William Robert Grove - Scientific Work

Scientific Work

In 1829 at the Royal Institution Grove met Emma Maria Powles, and he married her in 1837. The couple embarked on a tour of the continent for their honeymoon. This sabbatical offered Groves an opportunity to pursue his scientific interests and resulted in his first scientific paper suggesting some novel constructions for electric cells.

In 1839, Grove developed a novel form of electric cell, the Grove cell, which used zinc and platinum electrodes exposed to two acids and separated by a porous ceramic pot. Grove announced the latter development to the Académie des Sciences in Paris in 1839. In 1840 Grove invented the first incandescent electric light, which was later perfected by Thomas Edison. Later that year he gave another account of his development at the British Association for the Advancement of Science meeting in Birmingham, where it aroused the interest of Michael Faraday. On Faraday's invitation Grove presented his discoveries at the prestigious Royal Institution Friday Discourse on 13 March 1840.

Grove's presentation made his reputation, and he was soon proposed for Fellowship of the Royal Society by such distinguished men as William Thomas Brande, William Snow Harris and Charles Wheatstone. Grove also attracted the attention of John Peter Gassiot, a relationship that resulted in Grove's becoming the first professor of experimental philosophy at the London Institution in 1841. Grove's inaugural lecture in 1842 was the first announcement of what Grove called the correlation of physical forces, in modern terms, the conservation of energy.

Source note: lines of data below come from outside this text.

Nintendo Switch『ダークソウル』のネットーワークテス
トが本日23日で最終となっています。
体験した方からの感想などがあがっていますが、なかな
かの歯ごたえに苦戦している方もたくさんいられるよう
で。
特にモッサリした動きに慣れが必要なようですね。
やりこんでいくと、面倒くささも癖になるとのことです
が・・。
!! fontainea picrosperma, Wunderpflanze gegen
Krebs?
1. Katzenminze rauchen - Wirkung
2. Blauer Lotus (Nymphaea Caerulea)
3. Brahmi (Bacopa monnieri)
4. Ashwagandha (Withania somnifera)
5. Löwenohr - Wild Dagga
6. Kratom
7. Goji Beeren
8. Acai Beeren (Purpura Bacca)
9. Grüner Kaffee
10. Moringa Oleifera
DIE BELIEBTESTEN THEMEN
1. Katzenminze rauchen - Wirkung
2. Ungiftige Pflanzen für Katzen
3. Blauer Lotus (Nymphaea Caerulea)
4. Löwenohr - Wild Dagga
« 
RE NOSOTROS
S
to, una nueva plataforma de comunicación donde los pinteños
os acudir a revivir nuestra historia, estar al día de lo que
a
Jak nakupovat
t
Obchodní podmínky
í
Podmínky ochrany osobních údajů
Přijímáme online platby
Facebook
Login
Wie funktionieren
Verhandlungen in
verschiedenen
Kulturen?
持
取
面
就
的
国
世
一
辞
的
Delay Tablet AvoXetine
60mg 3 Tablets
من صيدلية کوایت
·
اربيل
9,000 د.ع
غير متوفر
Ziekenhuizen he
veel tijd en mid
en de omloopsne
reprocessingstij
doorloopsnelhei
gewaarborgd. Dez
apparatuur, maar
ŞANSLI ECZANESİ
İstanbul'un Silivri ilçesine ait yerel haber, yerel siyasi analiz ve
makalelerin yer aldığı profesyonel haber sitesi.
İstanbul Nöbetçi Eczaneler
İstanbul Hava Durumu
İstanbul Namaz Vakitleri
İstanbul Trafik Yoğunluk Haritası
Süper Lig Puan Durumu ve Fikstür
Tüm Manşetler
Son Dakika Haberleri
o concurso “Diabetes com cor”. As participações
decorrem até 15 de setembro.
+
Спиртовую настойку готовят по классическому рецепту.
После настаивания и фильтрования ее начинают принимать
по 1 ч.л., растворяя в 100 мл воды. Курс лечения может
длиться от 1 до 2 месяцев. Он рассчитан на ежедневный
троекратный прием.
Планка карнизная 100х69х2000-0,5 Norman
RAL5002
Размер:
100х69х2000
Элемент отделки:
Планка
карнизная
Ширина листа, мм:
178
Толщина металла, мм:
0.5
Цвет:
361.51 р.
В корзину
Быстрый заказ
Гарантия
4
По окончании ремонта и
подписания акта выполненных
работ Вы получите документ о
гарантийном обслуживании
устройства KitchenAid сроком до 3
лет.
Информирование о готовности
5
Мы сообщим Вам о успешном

In 1842, Grove developed the first fuel cell (which he called the gas voltaic battery), which produced electrical energy by combining hydrogen and oxygen, and described it using his correlation theory. In developing the cell and showing that steam could be disassociated into oxygen and hydrogen, and the process reversed, he was the first person to demonstrate the thermal dissociation of molecules into their constituent atoms. The first demonstration of this effect, he gave privately to Faraday, Gassiot and Edward William Brayley, his scientific editor. His work also led him to early insights into the nature of ionisation.

In the 1840s Grove also collaborated with Gassiot at the London Institution on photography and the Daguerreotype and calotype processes. Inspired by his legal practice, he presciently observed:

It would be vain to attempt specifically to predict what may be the effect of Photography on future generations. A Process by which the most transient actions are rendered permanent, by which facts write their own annals in a language that can never be obsolete, forming documents which prove themselves, — must interweave itself not only with science but with history and legislature.

London Institution, 19 January 1842

In 1852 he discovered striae, dark bands that occur in electrical breakdown, and investigated their character, presenting his work in an 1858 Bakerian lecture.